Dev bir sanayi olan comparative’in yanında siyaset teorisi bölümü, departmanın dış kenarında fakir ama gururlu bir prenslikti. Onların yanında da epey vakit geçirdim. Üç dört ay Quentin Skinner’ın The Foundations of Modern Political Thought’unu okuduk: 13. yy sivil hukukçularından başlayıp 16./17. yy’da Bodin ve Grotius ile taçlanan modern Devlet teorisinin müthiş detaylı bir panoraması. Sonra Christoph Besold adında, bir Allahın kulunun hatırlamadığı bir Tübingen profesörünün 1629 basımı Opus Politicum’u üstüne okkalı bir monografi yazdım. Alman İmparatorluğunun yamalı bohça yapısını modern egemenlik teorisiyle bağdaştırmak için debelenen, Ortaçağ üniversite geleneğinden bağını koparmamış irili ufaklı bir sürü Barok devir Alman risalecisiyle tanıştım. Yıllar sonra, 1990-92’lerde Almanya ile Orta Avrupa ülkeleri arasında mekik dokurken onları özlemle andım, mekânlarını arayıp ziyaret ettim. Pufendorf ile Carpzow’u çok sevdiğimden mi? Yok, reel dünyanın sıradanlığına battığım günlerde kütüphanelerde geçen eski günlerimi özlediğimden.
1981 yazını o zamanki eşimle beraber Kolombiya, Ekvador ve Peru’da geçirmiştik. Oradayken yerel gazeteleri gün gün okuyup siyasi olayları anlamaya çalıştım; yetmedi birkaç kitap okudum. Hiç tanımadığım bir sahada siyasi simgelerin nasıl anlamlandırıldığını, önemsiz görünen jestlerin iktidar dengelerine nasıl tercüme edildiğini izlemek bana müthiş haz verdi.
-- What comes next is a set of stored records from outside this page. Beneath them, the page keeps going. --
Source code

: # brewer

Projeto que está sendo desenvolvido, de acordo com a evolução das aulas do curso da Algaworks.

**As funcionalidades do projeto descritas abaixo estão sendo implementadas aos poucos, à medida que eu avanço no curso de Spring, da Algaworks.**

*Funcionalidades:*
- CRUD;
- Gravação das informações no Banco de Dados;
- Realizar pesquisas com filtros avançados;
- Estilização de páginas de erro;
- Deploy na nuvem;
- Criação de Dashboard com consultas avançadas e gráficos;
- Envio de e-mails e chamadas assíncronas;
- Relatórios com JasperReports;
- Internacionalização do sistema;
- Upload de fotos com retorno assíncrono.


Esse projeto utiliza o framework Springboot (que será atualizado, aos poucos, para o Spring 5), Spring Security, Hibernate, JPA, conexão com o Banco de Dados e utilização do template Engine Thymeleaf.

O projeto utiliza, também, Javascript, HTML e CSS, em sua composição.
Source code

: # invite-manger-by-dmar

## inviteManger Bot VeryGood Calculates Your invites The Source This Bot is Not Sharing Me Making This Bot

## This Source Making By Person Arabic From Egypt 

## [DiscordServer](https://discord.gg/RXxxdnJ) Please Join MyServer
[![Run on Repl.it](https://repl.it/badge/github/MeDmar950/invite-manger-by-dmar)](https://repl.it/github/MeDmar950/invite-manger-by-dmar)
Doktora tezimi Latin Amerika üzerine yazmaya karar verdim. Askeri dikta dönemlerinden çok partili düzene geçen ülkelerde partilerin rekabet stratejileri nasıl oluşur? Nasıl pozisyon alırlar? Neden alırlar?
Türkiye’de 12 Eylül sonrasının siyasi dengeleri o günlerde oluşmaktaydı. Türkiye’ye hiç değinmeden, Peru, Arjantin ve Brezilya’yı kıyaslamayı düşündüm. Yeniden Peru’ya gittim, bakanlar ve parti liderleri ile görüştüm; gazete arşivlerini taradım. Radikal “sol” iddialarla başlayan 1968-80 askeri rejiminin adım adım tıkanıp siyasi iflasla sonlanmasını anlamaya çalıştım. Bir bakıma Türk solu ile de hesaplaşma denemesiydi. Siyasi “realite” ne demektir? Hayaller realite kayasına çarpınca ne olur?
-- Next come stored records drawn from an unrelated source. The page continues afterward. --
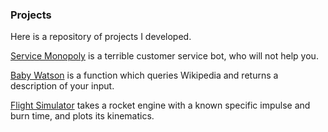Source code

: ### Projects

Here is a repository of projects I developed.

[Service Monopoly](https://github.com/nwoodr94/python-projects/blob/master/projects/Terrible-Customer-Service-Bot.ipynb) is a terrible customer service bot, who will not help you.

[Baby Watson](https://github.com/nwoodr94/python-projects/blob/master/projects/Wikipedia-Search.ipynb) is a function which queries Wikipedia and returns a description of your input.

[Flight Simulator](https://github.com/nwoodr94/python-projects/blob/master/projects/rocket-kinematics-simulator.ipynb) takes a rocket engine with a known specific impulse and burn time, and plots its kinematics.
Yıllar sonra Şirince’deki otelimize Meksikalı ünlüce bir film yönetmeni geldi. Aslen Peruluymuş, Meksika’ya siyasi sürgün gitmiş. Hangi fraksiyon diye sordum. Bilmezsin dedi, PSR, Devrimci Sosyalist Parti. “Motosikletle saray basan General Leonidas vardı, onun takımı değil mi” diye sordum. Ağzı açık kalıverdi. O işi yapanlardan biri yakın arkadaşıymış, sonra çatışmada öldürülmüş. “Elin Türkiye’sinin dağ köyünde bununla karşılaşmayı beklemezdim” diye hayretini dile getirdi.
(1985-1994)
Tezi bitirmeden Türkiye’ye döndüm. Uzunca bir süre yazıya el değdirmedim. Okumaya devam ettim gerçi, ama detayını hatırlamıyorum. Elde somut bir proje olmayınca ne okudum, ne düşündüm, hatırlamak zor.
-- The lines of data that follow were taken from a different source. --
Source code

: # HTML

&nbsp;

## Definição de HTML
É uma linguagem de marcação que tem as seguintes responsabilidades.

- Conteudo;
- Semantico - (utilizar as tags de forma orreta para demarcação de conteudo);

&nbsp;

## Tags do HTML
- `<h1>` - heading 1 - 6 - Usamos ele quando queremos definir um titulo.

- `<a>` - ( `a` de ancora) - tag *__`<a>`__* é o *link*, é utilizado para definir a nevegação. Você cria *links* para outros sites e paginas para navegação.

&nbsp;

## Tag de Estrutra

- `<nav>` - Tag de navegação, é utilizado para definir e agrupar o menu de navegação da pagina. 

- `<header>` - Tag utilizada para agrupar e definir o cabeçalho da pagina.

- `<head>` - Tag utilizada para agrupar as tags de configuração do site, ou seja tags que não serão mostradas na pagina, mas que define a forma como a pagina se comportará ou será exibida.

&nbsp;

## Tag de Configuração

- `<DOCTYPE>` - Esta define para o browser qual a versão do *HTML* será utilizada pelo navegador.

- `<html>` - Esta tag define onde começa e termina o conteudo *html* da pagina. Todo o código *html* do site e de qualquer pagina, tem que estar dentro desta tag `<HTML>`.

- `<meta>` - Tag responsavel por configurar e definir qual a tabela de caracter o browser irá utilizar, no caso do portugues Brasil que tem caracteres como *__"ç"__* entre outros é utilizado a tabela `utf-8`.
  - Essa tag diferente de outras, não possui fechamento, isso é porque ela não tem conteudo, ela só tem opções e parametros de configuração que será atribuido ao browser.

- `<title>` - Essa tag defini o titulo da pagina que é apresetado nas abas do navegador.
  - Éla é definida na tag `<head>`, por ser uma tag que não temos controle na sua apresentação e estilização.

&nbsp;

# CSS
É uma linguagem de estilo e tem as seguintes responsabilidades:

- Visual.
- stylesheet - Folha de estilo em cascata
1988’de kendimi aniden gezi yazarı buluverdim. Bir arkadaşımın Amerikalı arkadaşı İstanbul hakkında derleme bir kitap işi almıştı; yardım etmek bana düştü. Başlangıçta planımız işi paylaşmaktı. İlber Ortaylı’sından Alev Alatlı’sına, Engin Ardıç’ına dek 80’lerde yıldızı parlayan bir düzine yazara yazı ısmarladık: ücret dolgun, takvim rahat. Sonuç fiyasko çıktı. Parasını ödeyip aldığımız on iki yazının yarısı doğru çöpe gitti, öbürlerini oturup yeni baştan yazmak zorunda kaldık. Öbür tarafta belli bir akademik disipline alışmışım. Buranın standartları ise çok farklı: bilgi kulaktan dolma, bilmediğini arayıp öğrenme disiplini sıfır, muhatabın bakış açısını görme kabiliyeti sıfır, düzgün paragraf kurma becerisi ilkokuldan hallice, sözünü tutma ya da tutamayınca özür dileme gibi alışkanlıklar daha duyulmamış.
Türkiye’nin “entel” zümresi hakkında öteden beri çok iyimser değildim. Insight Guide deneyimi, kalan saygı kırıntısının sonu oldu. Benliğimi esir alan aşağılama duygusunu bastırmayı – ya da gizlemeyi – bir daha hiç başaramadım. Sonraki kariyerimin şekillenmesinde bu olayın etkisi büyüktür. Memleketin ağır toplarını hor görürsen, hitap etmek isteyeceğin kitlenin niteliği değişir; memleketin kültür elitine değil, belki onların kötü alışkanlıklarına henüz bulaşmamış olduklarını umduğun gençlere konuşmayı hayal edersin. Memleketin egemen kültürüne dair söyleyeceğin sözün üslubu değişir. Memleketin egemen kültürünün sana karşı tavrı da, elbette, değişir.
Bir süre sadece yabancı yayınevlerine yazdım. Türkiye’ye ilişkin üç kitap ve birkaç ekip çalışması ardından, Kafkasya hakkında bir gezi rehberi yazma projesi peşinde bir yıla yakın koşuştum. 1990’da Atina, 1991’de Viyana ve Budapeşte, 92’de Prag rehberlerim çıktı. İki senem Habsburg monarşisinin hafif küf kokulu nostalji dünyasını tanımak ve yazmakla geçti.
İzmir’de aşırı sosyalleşmekle geçen bir kışın ardından, 1994 baharında Atatürk ve Cumhuriyetle ilgili bir fikir netleştirme egzersizine girmeye kendimi mecbur hissettim.
*
Devamını bir ara yazarım. Belki de yazmam.